[Case No. Seoul High Court 2019nu38900 decided on January 17, 2020]
As a salesperson of a pharmaceutical company, the deceased had dinner at a Japanese restaurant with two nurses at the hospital he was in charge of, and while waiting for a replacement driver to go back home, he rolled down the stairs of the karaoke entrance to the basement. He was later taken to the hospital, but eventually died of traumatic subdural hemorrhage.

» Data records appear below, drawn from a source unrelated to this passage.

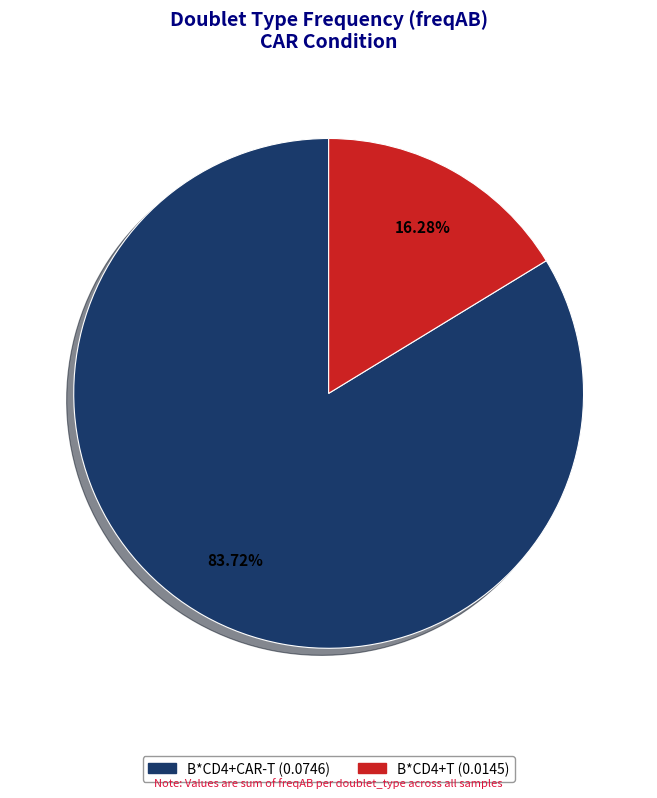

What is the largest slice in the pie chart?

B*CD4+CAR-T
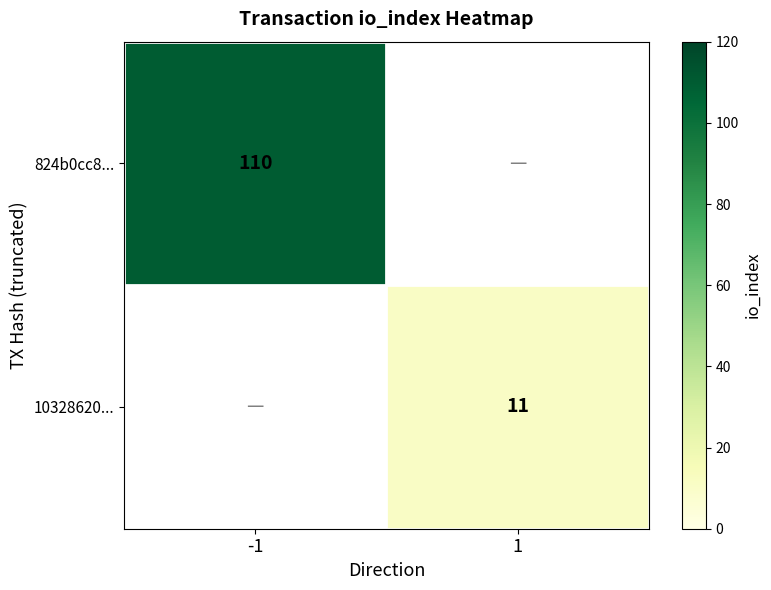

Between -1 and 1, which series saw the biggest shift?

824b0cc8...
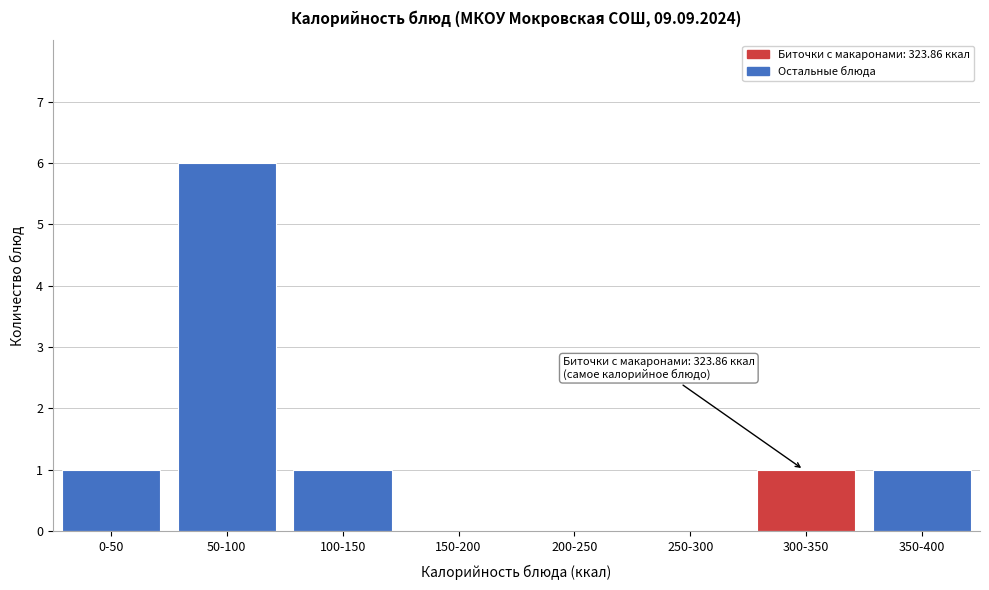

Reading right to left, transcribe all the data shown in this chart.

350-400=1	300-350=1	250-300=0	200-250=0	150-200=0	100-150=1	50-100=6	0-50=1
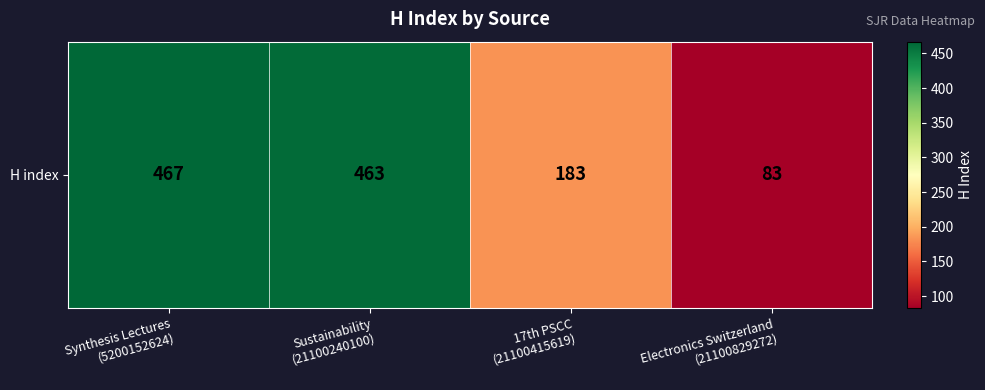

Between 17th PSCC
(21100415619) and Synthesis Lectures
(5200152624), which is larger?

Synthesis Lectures
(5200152624)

The plaintiff, the spouse of the deceased, requested the defendant to pay the survivor’s benefits and funeral expenses on the premise that the accident was an “accident on duty.” But the defendant decided not to pay the survivor’s benefits and funeral expenses on the grounds that it did not constitute an accident on duty.
The Seoul High Court affirmed again on the existing legal principle that in a situation where an employee suffered an accident while participating in a meeting or an event outside of a workplace which may not be considered part of the employee’s job duty, the accident could still be recognized as “accident on duty” if the employee died at the meeting or event which the employer is deemed to have controlled and managed, and that there was a reasonable causal relationship between the employee’s job, overdrinking, and the accident, in view of such circumstances as the host of the dinner, its purpose, contents, participants and whether it was mandatory, etc.
The court then decided that the dinner meeting the deceased attended was “an event controlled and managed by the business owner” under the Industrial Accident Compensation Insurance Act Article 37(1)-1(e) (before amended by act no. 14933 on October 24, 2017), considering following factors:
① The deceased had to “entertain” nurses working in the medical counseling department, to deal with the request from his boss to make a medical appointment. The deceased actually asked business requests to one of the nurses at the dinner meeting two to three times a week.
② The deceased proposed the dinner meeting first, but the dinner was arranged to ask for business requests and maintain good relationships.
③ The deceased did not report the dinner meeting beforehand, but it was written in the company’s guidebook that reporting before or after an event was often allowed for business convenience; thus it was understandable that the deceased intended to report the dinner meeting later.
④ It seemed that overdrinking of the deceased had some unavoidable business causes and it was not caused solely by his own will, considering that the nurses at the dinner meeting admitted that the dinner was for business purposes and the deceased took care for the participants until the end of the dinner.
Thus the Seoul High Court cancelled the defendant’s decision to not pay the survivor’s benefits and funeral expenses, on the grounds that there was a reasonable causal relationship between his work the death of the deceased due to the accident falling down the stairs shortly after dinner.